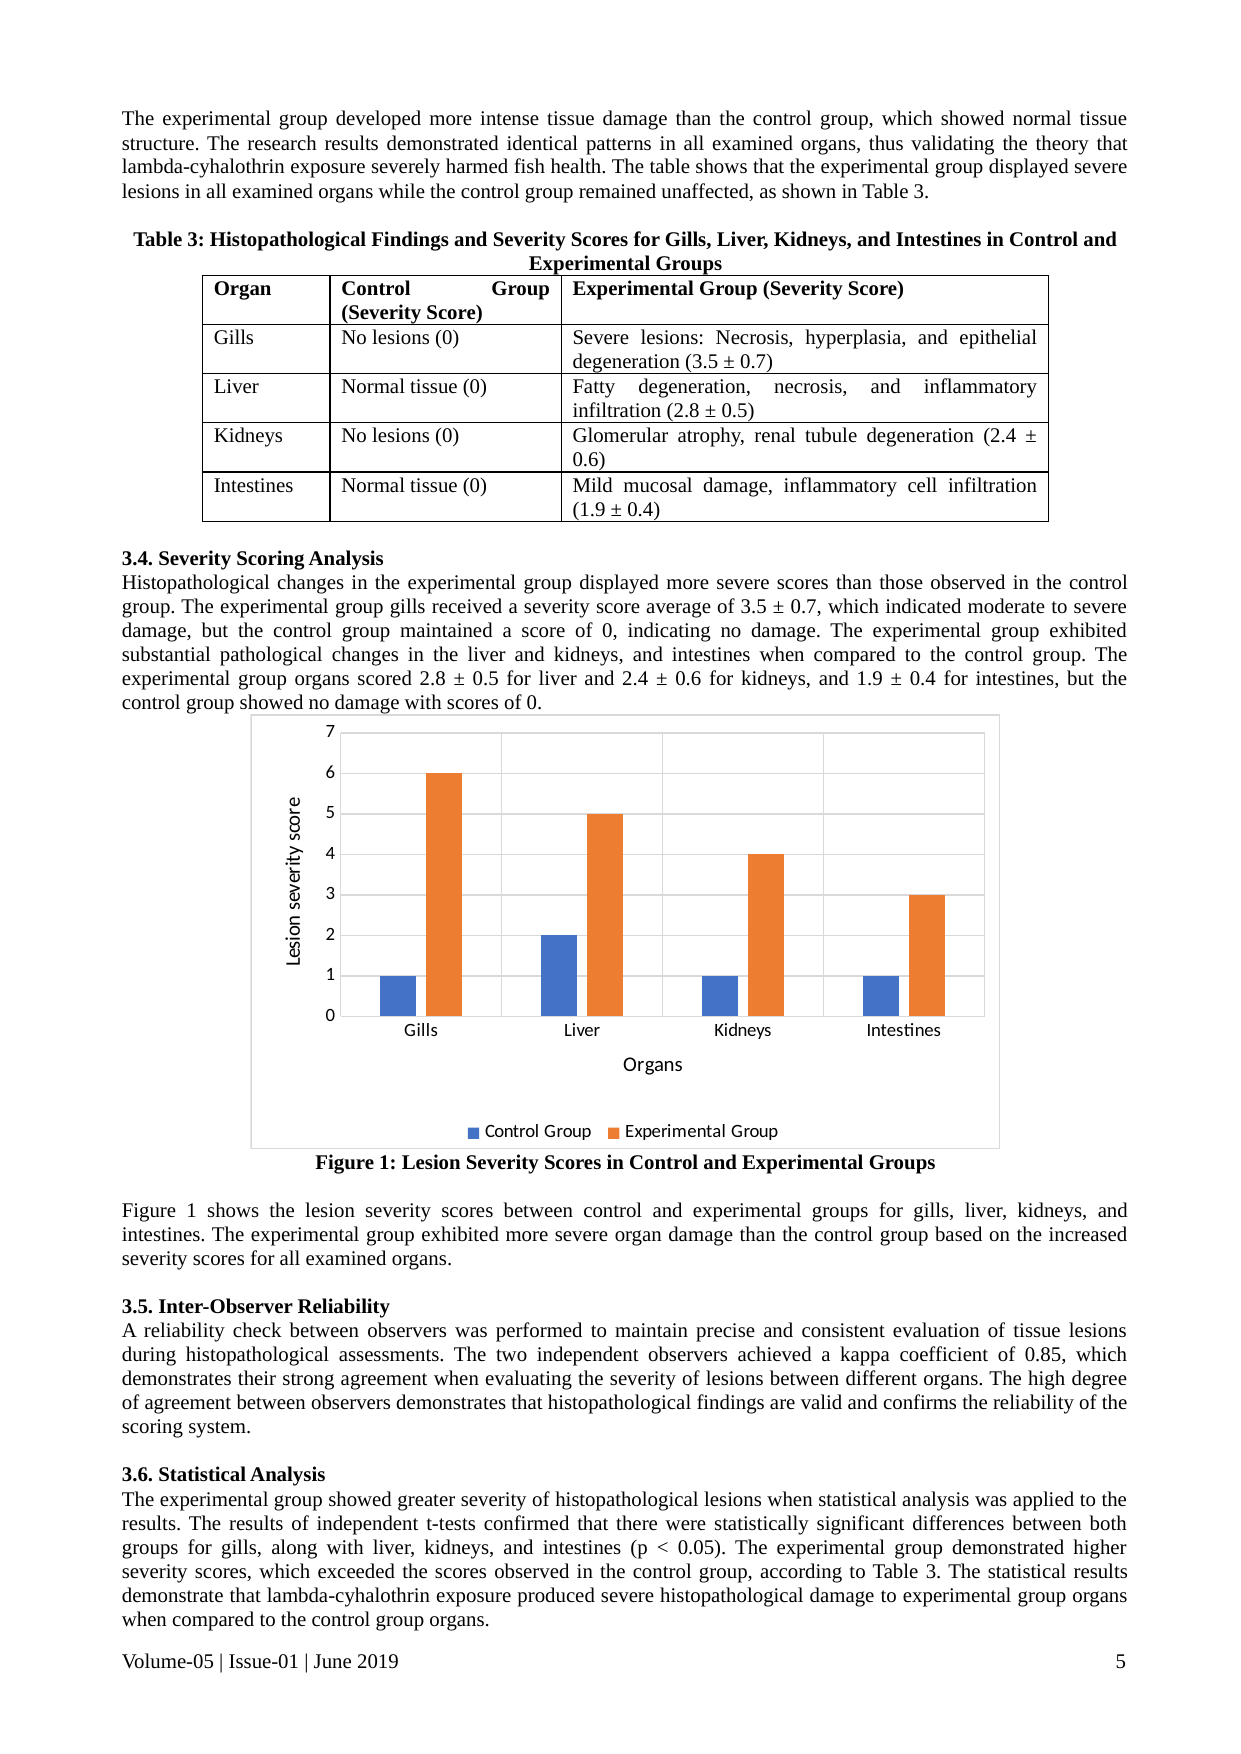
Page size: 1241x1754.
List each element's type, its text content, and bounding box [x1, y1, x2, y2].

table_cell Normal tissue (0) [331, 374, 561, 422]
table_cell Kidneys [203, 423, 329, 471]
table_cell Normal tissue (0) [331, 473, 561, 521]
table_cell Fatty degeneration, necrosis, and inflammatory infiltration (2.8 ± 0.5) [562, 374, 1048, 422]
text The experimental group showed greater severity of histopathological lesions when statistical analysis was applied to the results. The results of independent t-tests confirmed that there were statistically significant differences between both groups for gills, along with liver, kidneys, and intestines (p < 0.05). The experimental group demonstrated higher severity scores, which exceeded the scores observed in the control group, according to Table 3. The statistical results demonstrate that lambda-cyhalothrin exposure produced severe histopathological damage to experimental group organs when compared to the control group organs. [122, 1486, 1129, 1631]
table_cell Glomerular atrophy, renal tubule degeneration (2.4 ± 0.6) [562, 423, 1048, 471]
text Table 3: Histopathological Findings and Severity Scores for Gills, Liver, Kidneys, and Intestines in Control and Experimental Groups [122, 227, 1129, 275]
table_cell Intestines [203, 473, 329, 521]
text 3.4. Severity Scoring Analysis [122, 546, 1129, 570]
text 3.5. Inter-Observer Reliability [122, 1294, 1129, 1318]
table_cell No lesions (0) [331, 423, 561, 471]
text A reliability check between observers was performed to maintain precise and consistent evaluation of tissue lesions during histopathological assessments. The two independent observers achieved a kappa coefficient of 0.85, which demonstrates their strong agreement when evaluating the severity of lesions between different organs. The high degree of agreement between observers demonstrates that histopathological findings are valid and confirms the reliability of the scoring system. [122, 1318, 1129, 1438]
table_header Organ [203, 276, 329, 324]
text Histopathological changes in the experimental group displayed more severe scores than those observed in the control group. The experimental group gills received a severity score average of 3.5 ± 0.7, which indicated moderate to severe damage, but the control group maintained a score of 0, indicating no damage. The experimental group exhibited substantial pathological changes in the liver and kidneys, and intestines when compared to the control group. The experimental group organs scored 2.8 ± 0.5 for liver and 2.4 ± 0.6 for kidneys, and 1.9 ± 0.4 for intestines, but the control group showed no damage with scores of 0. [122, 570, 1129, 714]
table_header Experimental Group (Severity Score) [562, 276, 1048, 324]
table_header Control Group (Severity Score) [331, 276, 561, 324]
text Figure 1 shows the lesion severity scores between control and experimental groups for gills, liver, kidneys, and intestines. The experimental group exhibited more severe organ damage than the control group based on the increased severity scores for all examined organs. [122, 1198, 1129, 1270]
table_cell Liver [203, 374, 329, 422]
text Figure 1: Lesion Severity Scores in Control and Experimental Groups [122, 1149, 1129, 1174]
table_cell Severe lesions: Necrosis, hyperplasia, and epithelial degeneration (3.5 ± 0.7) [562, 325, 1048, 373]
table_cell Gills [203, 325, 329, 373]
text The experimental group developed more intense tissue damage than the control group, which showed normal tissue structure. The research results demonstrated identical patterns in all examined organs, thus validating the theory that lambda-cyhalothrin exposure severely harmed fish health. The table shows that the experimental group displayed severe lesions in all examined organs while the control group remained unaffected, as shown in Table 3. [122, 106, 1129, 203]
table_cell Mild mucosal damage, inflammatory cell infiltration (1.9 ± 0.4) [562, 473, 1048, 521]
table_cell No lesions (0) [331, 325, 561, 373]
text 3.6. Statistical Analysis [122, 1462, 1129, 1486]
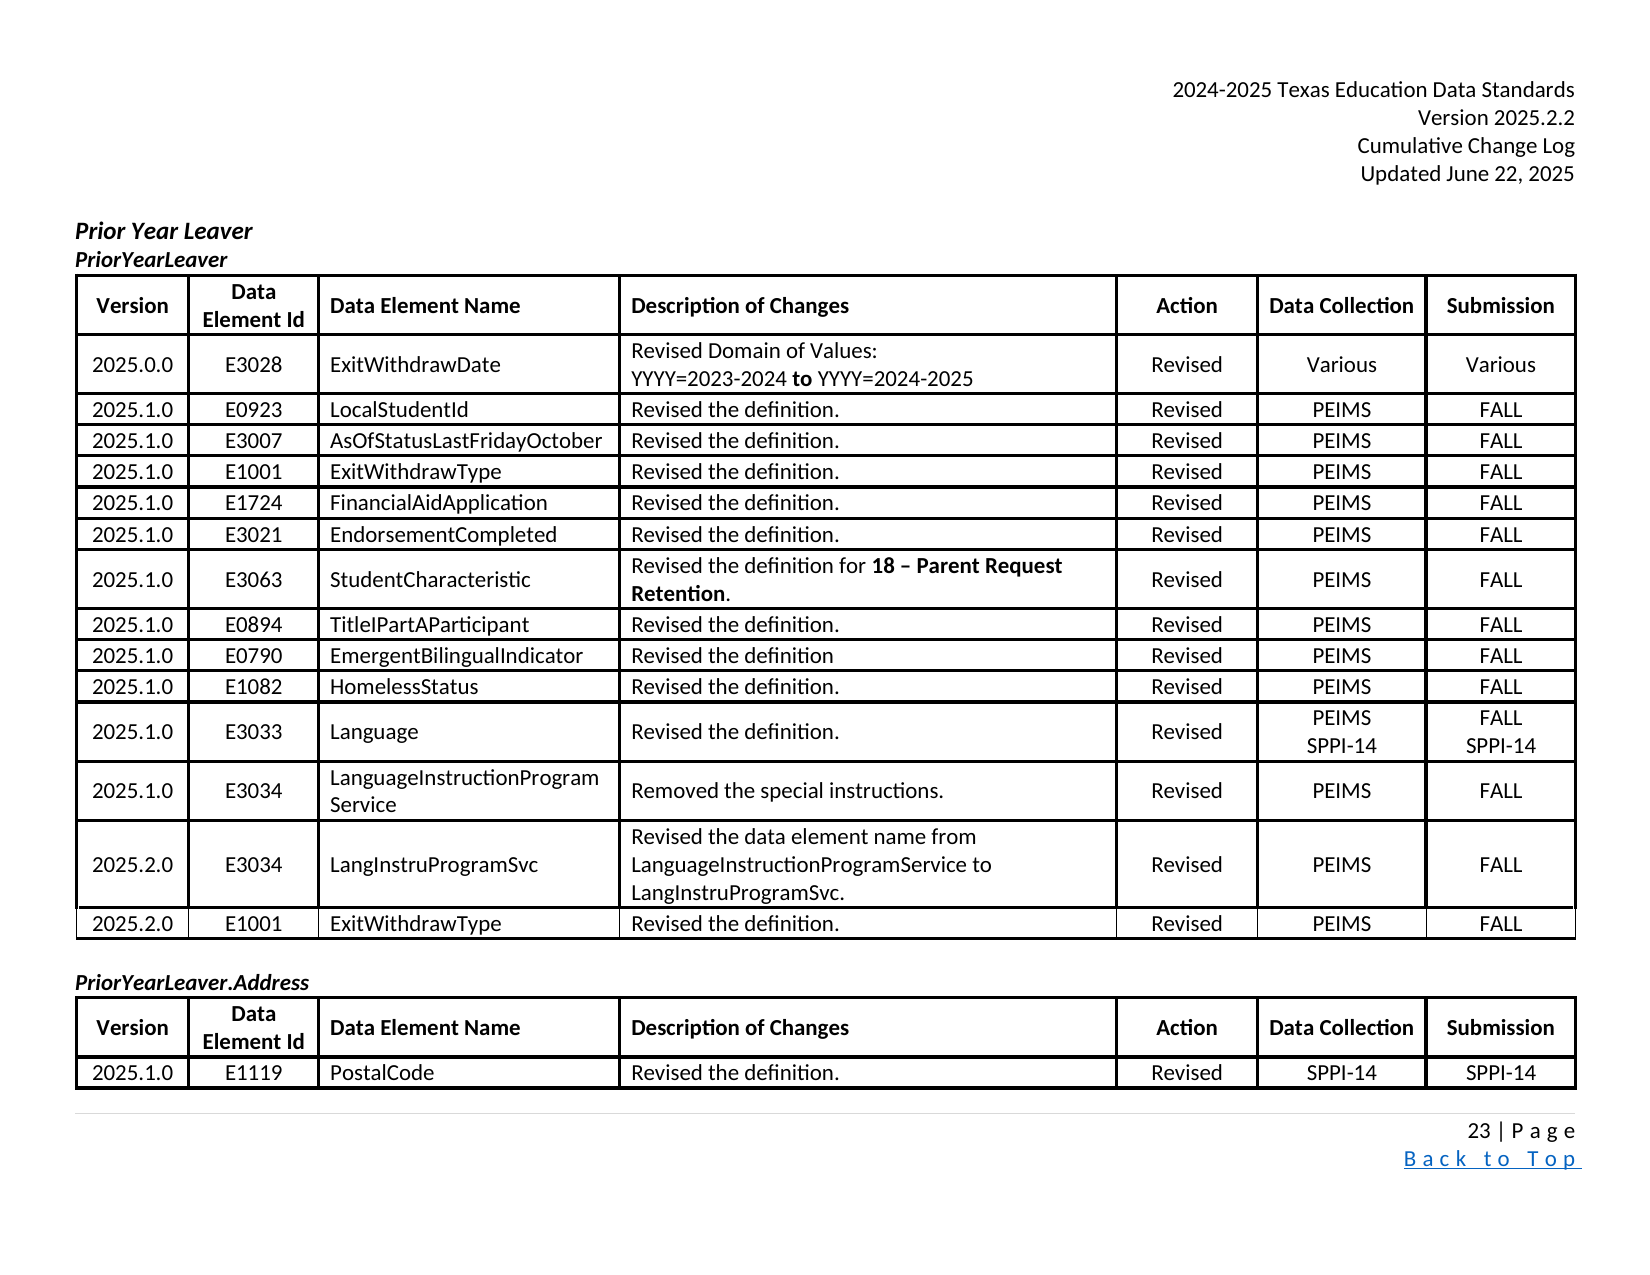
= = =
- [What you need to do]
Using the data above, show each line where "inflammatory" occurs.

- [Response area]
table_cell Fatty degeneration, necrosis, and inflammatory infiltration (2.8 ± 0.5) [562, 374, 1048, 422]
table_cell Mild mucosal damage, inflammatory cell infiltration (1.9 ± 0.4) [562, 473, 1048, 521]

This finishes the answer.